▸ **TASK BRIEF**
Reproduce the text of all the records below verbatim, omitting the pictures.

▸ **DATA SECTION**
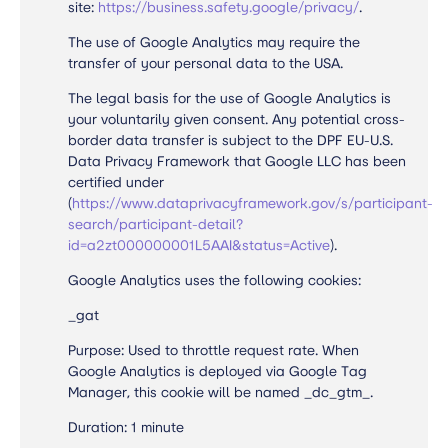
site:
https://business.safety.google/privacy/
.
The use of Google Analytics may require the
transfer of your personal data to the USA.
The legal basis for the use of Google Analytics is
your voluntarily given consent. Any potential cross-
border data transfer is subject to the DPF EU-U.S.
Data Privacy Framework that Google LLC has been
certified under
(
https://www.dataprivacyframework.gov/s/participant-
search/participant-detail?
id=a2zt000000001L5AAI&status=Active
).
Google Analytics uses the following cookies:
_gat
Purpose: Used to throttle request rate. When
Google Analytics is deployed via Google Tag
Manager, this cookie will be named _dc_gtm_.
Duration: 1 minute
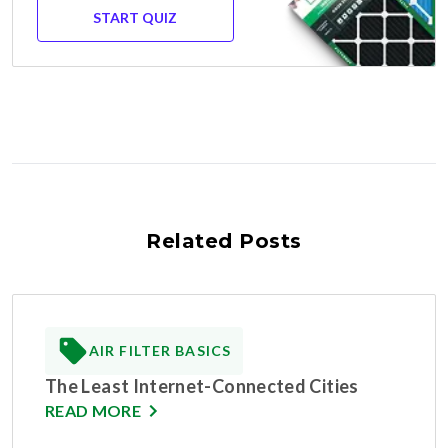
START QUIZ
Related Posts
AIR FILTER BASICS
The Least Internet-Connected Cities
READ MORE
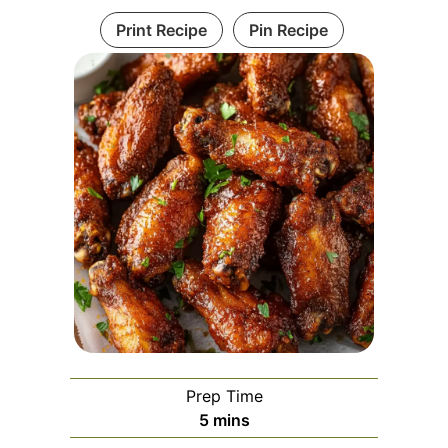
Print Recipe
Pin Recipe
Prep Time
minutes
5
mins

▸ **RESPONSE BELOW**
site:
https://business.safety.google/privacy/
.
The use of Google Analytics may require the
transfer of your personal data to the USA.
The legal basis for the use of Google Analytics is
your voluntarily given consent. Any potential cross-
border data transfer is subject to the DPF EU-U.S.
Data Privacy Framework that Google LLC has been
certified under
(
https://www.dataprivacyframework.gov/s/participant-
search/participant-detail?
id=a2zt000000001L5AAI&status=Active
).
Google Analytics uses the following cookies:
_gat
Purpose: Used to throttle request rate. When
Google Analytics is deployed via Google Tag
Manager, this cookie will be named _dc_gtm_.
Duration: 1 minute
START QUIZ
Related Posts
AIR FILTER BASICS
The Least Internet-Connected Cities
READ MORE
Print Recipe
Pin Recipe
Prep Time
minutes
5
mins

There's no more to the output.